Arthur had almost the opposite reaction. He pulled out his notes on the burglaries and turned to the pages on the raccoon. He peered at the creature, and most specifically at its paws.
“Those paws are the same as the ones on the stolen things,” he said.
“Yeah,” said Kuro. “But I don’t think it’s the burglar. It didn’t exist until after Samhain. I think it just found the stuff.”
Arthur looked back at his roommate with renewed suspicion. Kuro could tell that he was thinking the same thing Kuro was worried about. To save his friend the accusation, Kuro offered it to him. “It might be me,” he said. “But if it is, I don’t remember.”
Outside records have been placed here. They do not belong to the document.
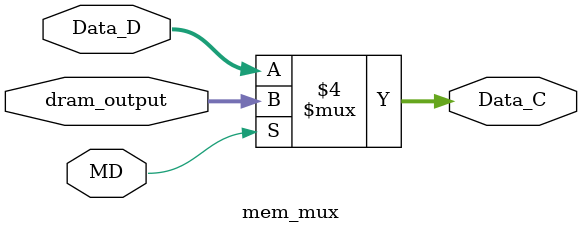
<source format=v>
`ifndef _MEM_MUX_V_
`define _MEM_MUX_V_

module mem_mux (
	input [7:0] dram_output,
	input [7:0] Data_D,
	input MD,
	output reg [7:0] Data_C
);

always @ (*) begin
	if (~MD) Data_C = Data_D;
	else Data_C = dram_output;
end

endmodule
`endif /* _MEM_MUX_V_ */
</source>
Kuro explained his fears as Charlie scrubbed the swamp funk out of the raccoon. Charlie thought the theory was preposterous but loved it anyway. Arthur took it much more seriously but did something that eased Kuro’s heart. He didn’t write anything down.
He didn’t make a single note of the possible confession to serial crimes, and his only comment was, “I haven’t seen any evidence to support that.”
For Arthur, that was the equivalent of giving Kuro a hug and a handmade pillow that had “best friends forever” embroidered in it.
That left Marie to make her confession. She fidgeted a bit and then put on her serious face to hide her fears. “I have a familiar too,” she said simply, entirely abandoning the plans she had made for crafting an elaborate story. “It’s not cool like yours, though.”